TASK INSTRUCTIONS. When you write out the listing, keep every character and omit the pictures.

SUPPLIED DATA.
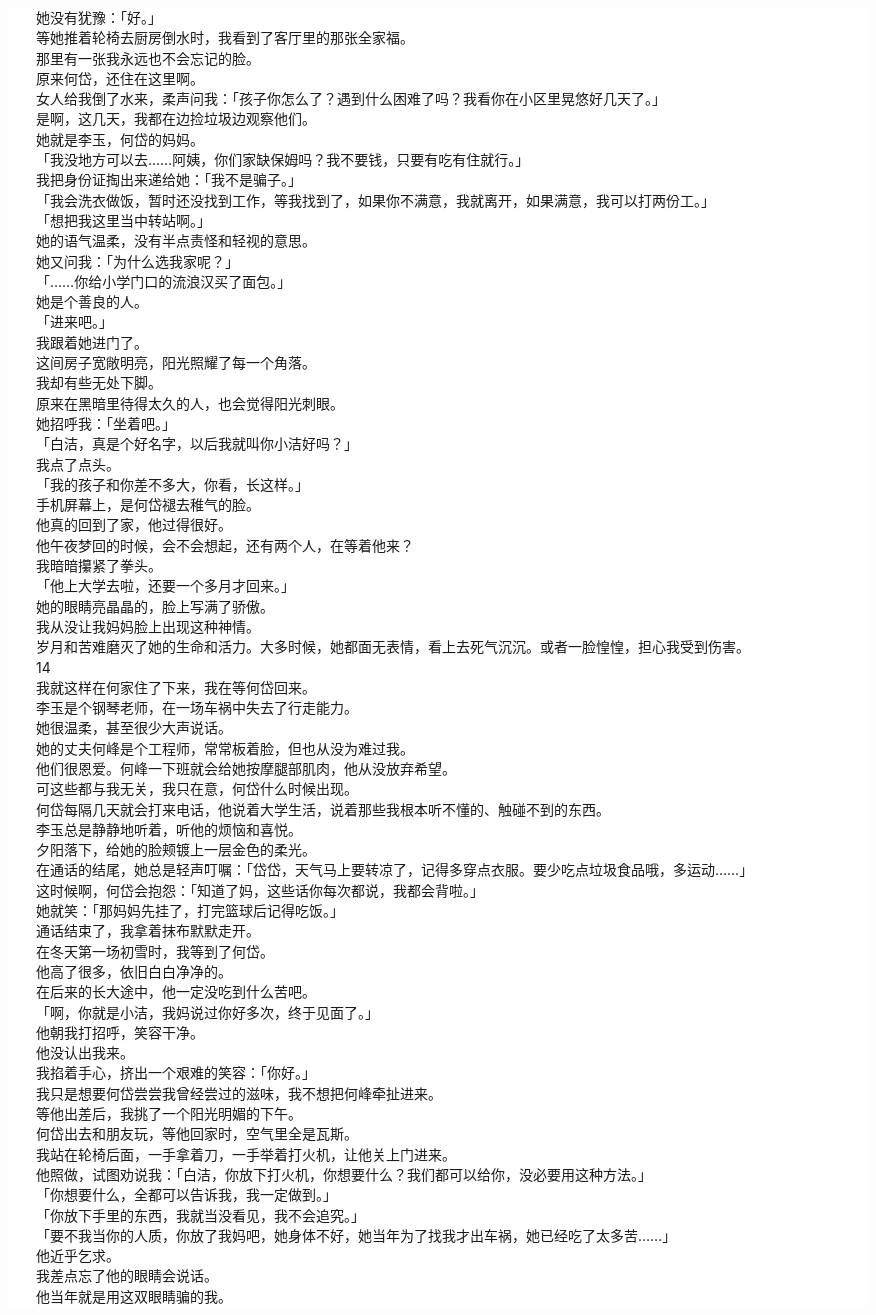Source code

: &emsp;&emsp;她没有犹豫：「好。」  
&emsp;&emsp;等她推着轮椅去厨房倒水时，我看到了客厅里的那张全家福。  
&emsp;&emsp;那里有一张我永远也不会忘记的脸。  
&emsp;&emsp;原来何岱，还住在这里啊。  
&emsp;&emsp;女人给我倒了水来，柔声问我：「孩子你怎么了？遇到什么困难了吗？我看你在小区里晃悠好几天了。」  
&emsp;&emsp;是啊，这几天，我都在边捡垃圾边观察他们。  
&emsp;&emsp;她就是李玉，何岱的妈妈。  
&emsp;&emsp;「我没地方可以去……阿姨，你们家缺保姆吗？我不要钱，只要有吃有住就行。」  
&emsp;&emsp;我把身份证掏出来递给她：「我不是骗子。」  
&emsp;&emsp;「我会洗衣做饭，暂时还没找到工作，等我找到了，如果你不满意，我就离开，如果满意，我可以打两份工。」  
&emsp;&emsp;「想把我这里当中转站啊。」  
&emsp;&emsp;她的语气温柔，没有半点责怪和轻视的意思。  
&emsp;&emsp;她又问我：「为什么选我家呢？」  
&emsp;&emsp;「……你给小学门口的流浪汉买了面包。」  
&emsp;&emsp;她是个善良的人。  
&emsp;&emsp;「进来吧。」  
&emsp;&emsp;我跟着她进门了。  
&emsp;&emsp;这间房子宽敞明亮，阳光照耀了每一个角落。  
&emsp;&emsp;我却有些无处下脚。  
&emsp;&emsp;原来在黑暗里待得太久的人，也会觉得阳光刺眼。  
&emsp;&emsp;她招呼我：「坐着吧。」  
&emsp;&emsp;「白洁，真是个好名字，以后我就叫你小洁好吗？」  
&emsp;&emsp;我点了点头。  
&emsp;&emsp;「我的孩子和你差不多大，你看，长这样。」  
&emsp;&emsp;手机屏幕上，是何岱褪去稚气的脸。  
&emsp;&emsp;他真的回到了家，他过得很好。  
&emsp;&emsp;他午夜梦回的时候，会不会想起，还有两个人，在等着他来？  
&emsp;&emsp;我暗暗攥紧了拳头。  
&emsp;&emsp;「他上大学去啦，还要一个多月才回来。」  
&emsp;&emsp;她的眼睛亮晶晶的，脸上写满了骄傲。  
&emsp;&emsp;我从没让我妈妈脸上出现这种神情。  
&emsp;&emsp;岁月和苦难磨灭了她的生命和活力。大多时候，她都面无表情，看上去死气沉沉。或者一脸惶惶，担心我受到伤害。  
&emsp;&emsp;14  
&emsp;&emsp;我就这样在何家住了下来，我在等何岱回来。  
&emsp;&emsp;李玉是个钢琴老师，在一场车祸中失去了行走能力。  
&emsp;&emsp;她很温柔，甚至很少大声说话。  
&emsp;&emsp;她的丈夫何峰是个工程师，常常板着脸，但也从没为难过我。  
&emsp;&emsp;他们很恩爱。何峰一下班就会给她按摩腿部肌肉，他从没放弃希望。  
&emsp;&emsp;可这些都与我无关，我只在意，何岱什么时候出现。  
&emsp;&emsp;何岱每隔几天就会打来电话，他说着大学生活，说着那些我根本听不懂的、触碰不到的东西。  
&emsp;&emsp;李玉总是静静地听着，听他的烦恼和喜悦。  
&emsp;&emsp;夕阳落下，给她的脸颊镀上一层金色的柔光。  
&emsp;&emsp;在通话的结尾，她总是轻声叮嘱：「岱岱，天气马上要转凉了，记得多穿点衣服。要少吃点垃圾食品哦，多运动……」  
&emsp;&emsp;这时候啊，何岱会抱怨：「知道了妈，这些话你每次都说，我都会背啦。」  
&emsp;&emsp;她就笑：「那妈妈先挂了，打完篮球后记得吃饭。」  
&emsp;&emsp;通话结束了，我拿着抹布默默走开。  
&emsp;&emsp;在冬天第一场初雪时，我等到了何岱。  
&emsp;&emsp;他高了很多，依旧白白净净的。  
&emsp;&emsp;在后来的长大途中，他一定没吃到什么苦吧。  
&emsp;&emsp;「啊，你就是小洁，我妈说过你好多次，终于见面了。」  
&emsp;&emsp;他朝我打招呼，笑容干净。  
&emsp;&emsp;他没认出我来。  
&emsp;&emsp;我掐着手心，挤出一个艰难的笑容：「你好。」  
&emsp;&emsp;我只是想要何岱尝尝我曾经尝过的滋味，我不想把何峰牵扯进来。  
&emsp;&emsp;等他出差后，我挑了一个阳光明媚的下午。  
&emsp;&emsp;何岱出去和朋友玩，等他回家时，空气里全是瓦斯。  
&emsp;&emsp;我站在轮椅后面，一手拿着刀，一手举着打火机，让他关上门进来。  
&emsp;&emsp;他照做，试图劝说我：「白洁，你放下打火机，你想要什么？我们都可以给你，没必要用这种方法。」  
&emsp;&emsp;「你想要什么，全都可以告诉我，我一定做到。」  
&emsp;&emsp;「你放下手里的东西，我就当没看见，我不会追究。」  
&emsp;&emsp;「要不我当你的人质，你放了我妈吧，她身体不好，她当年为了找我才出车祸，她已经吃了太多苦……」  
&emsp;&emsp;他近乎乞求。  
&emsp;&emsp;我差点忘了他的眼睛会说话。  
&emsp;&emsp;他当年就是用这双眼睛骗的我。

TASK SOLUTION.
Source code

: &emsp;&emsp;她没有犹豫：「好。」  
&emsp;&emsp;等她推着轮椅去厨房倒水时，我看到了客厅里的那张全家福。  
&emsp;&emsp;那里有一张我永远也不会忘记的脸。  
&emsp;&emsp;原来何岱，还住在这里啊。  
&emsp;&emsp;女人给我倒了水来，柔声问我：「孩子你怎么了？遇到什么困难了吗？我看你在小区里晃悠好几天了。」  
&emsp;&emsp;是啊，这几天，我都在边捡垃圾边观察他们。  
&emsp;&emsp;她就是李玉，何岱的妈妈。  
&emsp;&emsp;「我没地方可以去……阿姨，你们家缺保姆吗？我不要钱，只要有吃有住就行。」  
&emsp;&emsp;我把身份证掏出来递给她：「我不是骗子。」  
&emsp;&emsp;「我会洗衣做饭，暂时还没找到工作，等我找到了，如果你不满意，我就离开，如果满意，我可以打两份工。」  
&emsp;&emsp;「想把我这里当中转站啊。」  
&emsp;&emsp;她的语气温柔，没有半点责怪和轻视的意思。  
&emsp;&emsp;她又问我：「为什么选我家呢？」  
&emsp;&emsp;「……你给小学门口的流浪汉买了面包。」  
&emsp;&emsp;她是个善良的人。  
&emsp;&emsp;「进来吧。」  
&emsp;&emsp;我跟着她进门了。  
&emsp;&emsp;这间房子宽敞明亮，阳光照耀了每一个角落。  
&emsp;&emsp;我却有些无处下脚。  
&emsp;&emsp;原来在黑暗里待得太久的人，也会觉得阳光刺眼。  
&emsp;&emsp;她招呼我：「坐着吧。」  
&emsp;&emsp;「白洁，真是个好名字，以后我就叫你小洁好吗？」  
&emsp;&emsp;我点了点头。  
&emsp;&emsp;「我的孩子和你差不多大，你看，长这样。」  
&emsp;&emsp;手机屏幕上，是何岱褪去稚气的脸。  
&emsp;&emsp;他真的回到了家，他过得很好。  
&emsp;&emsp;他午夜梦回的时候，会不会想起，还有两个人，在等着他来？  
&emsp;&emsp;我暗暗攥紧了拳头。  
&emsp;&emsp;「他上大学去啦，还要一个多月才回来。」  
&emsp;&emsp;她的眼睛亮晶晶的，脸上写满了骄傲。  
&emsp;&emsp;我从没让我妈妈脸上出现这种神情。  
&emsp;&emsp;岁月和苦难磨灭了她的生命和活力。大多时候，她都面无表情，看上去死气沉沉。或者一脸惶惶，担心我受到伤害。  
&emsp;&emsp;14  
&emsp;&emsp;我就这样在何家住了下来，我在等何岱回来。  
&emsp;&emsp;李玉是个钢琴老师，在一场车祸中失去了行走能力。  
&emsp;&emsp;她很温柔，甚至很少大声说话。  
&emsp;&emsp;她的丈夫何峰是个工程师，常常板着脸，但也从没为难过我。  
&emsp;&emsp;他们很恩爱。何峰一下班就会给她按摩腿部肌肉，他从没放弃希望。  
&emsp;&emsp;可这些都与我无关，我只在意，何岱什么时候出现。  
&emsp;&emsp;何岱每隔几天就会打来电话，他说着大学生活，说着那些我根本听不懂的、触碰不到的东西。  
&emsp;&emsp;李玉总是静静地听着，听他的烦恼和喜悦。  
&emsp;&emsp;夕阳落下，给她的脸颊镀上一层金色的柔光。  
&emsp;&emsp;在通话的结尾，她总是轻声叮嘱：「岱岱，天气马上要转凉了，记得多穿点衣服。要少吃点垃圾食品哦，多运动……」  
&emsp;&emsp;这时候啊，何岱会抱怨：「知道了妈，这些话你每次都说，我都会背啦。」  
&emsp;&emsp;她就笑：「那妈妈先挂了，打完篮球后记得吃饭。」  
&emsp;&emsp;通话结束了，我拿着抹布默默走开。  
&emsp;&emsp;在冬天第一场初雪时，我等到了何岱。  
&emsp;&emsp;他高了很多，依旧白白净净的。  
&emsp;&emsp;在后来的长大途中，他一定没吃到什么苦吧。  
&emsp;&emsp;「啊，你就是小洁，我妈说过你好多次，终于见面了。」  
&emsp;&emsp;他朝我打招呼，笑容干净。  
&emsp;&emsp;他没认出我来。  
&emsp;&emsp;我掐着手心，挤出一个艰难的笑容：「你好。」  
&emsp;&emsp;我只是想要何岱尝尝我曾经尝过的滋味，我不想把何峰牵扯进来。  
&emsp;&emsp;等他出差后，我挑了一个阳光明媚的下午。  
&emsp;&emsp;何岱出去和朋友玩，等他回家时，空气里全是瓦斯。  
&emsp;&emsp;我站在轮椅后面，一手拿着刀，一手举着打火机，让他关上门进来。  
&emsp;&emsp;他照做，试图劝说我：「白洁，你放下打火机，你想要什么？我们都可以给你，没必要用这种方法。」  
&emsp;&emsp;「你想要什么，全都可以告诉我，我一定做到。」  
&emsp;&emsp;「你放下手里的东西，我就当没看见，我不会追究。」  
&emsp;&emsp;「要不我当你的人质，你放了我妈吧，她身体不好，她当年为了找我才出车祸，她已经吃了太多苦……」  
&emsp;&emsp;他近乎乞求。  
&emsp;&emsp;我差点忘了他的眼睛会说话。  
&emsp;&emsp;他当年就是用这双眼睛骗的我。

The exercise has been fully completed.